§ Listed records
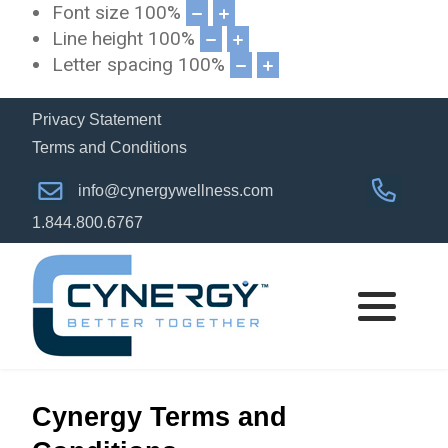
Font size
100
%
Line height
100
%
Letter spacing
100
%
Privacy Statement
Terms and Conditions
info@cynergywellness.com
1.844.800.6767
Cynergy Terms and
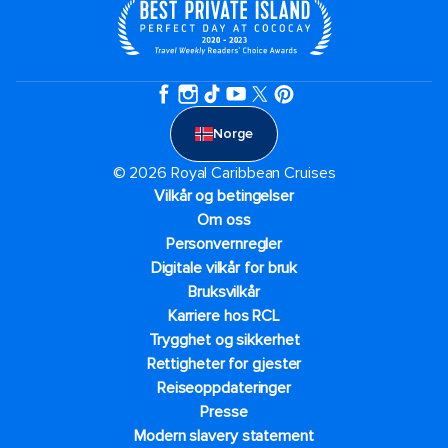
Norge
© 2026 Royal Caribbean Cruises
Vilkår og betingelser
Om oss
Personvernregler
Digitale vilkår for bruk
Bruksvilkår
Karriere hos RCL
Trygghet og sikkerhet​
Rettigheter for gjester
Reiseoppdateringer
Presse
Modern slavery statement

...

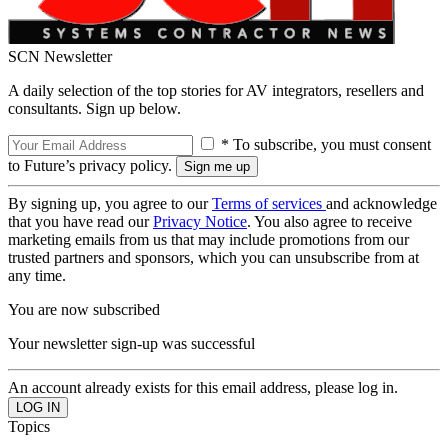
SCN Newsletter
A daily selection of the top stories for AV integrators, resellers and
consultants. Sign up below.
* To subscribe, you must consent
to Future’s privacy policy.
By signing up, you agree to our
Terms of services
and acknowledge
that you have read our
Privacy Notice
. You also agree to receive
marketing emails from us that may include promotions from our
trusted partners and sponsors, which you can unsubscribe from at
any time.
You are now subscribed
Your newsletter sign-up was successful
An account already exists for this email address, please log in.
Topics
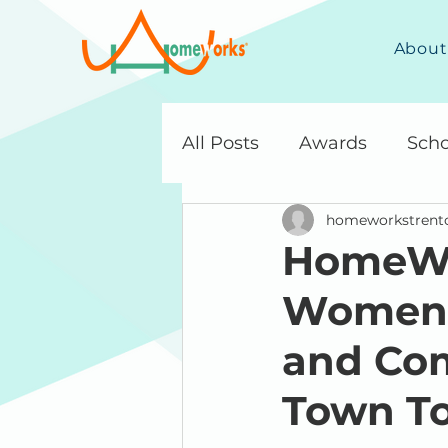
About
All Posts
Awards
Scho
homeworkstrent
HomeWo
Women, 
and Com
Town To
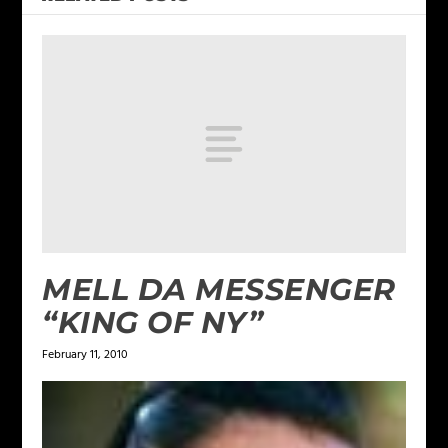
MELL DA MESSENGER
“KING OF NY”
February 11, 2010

§ Description of the task
Each line in the records that carries "agree" must be copied out.

§ Reply to the task
By signing up, you agree to our
. You also agree to receive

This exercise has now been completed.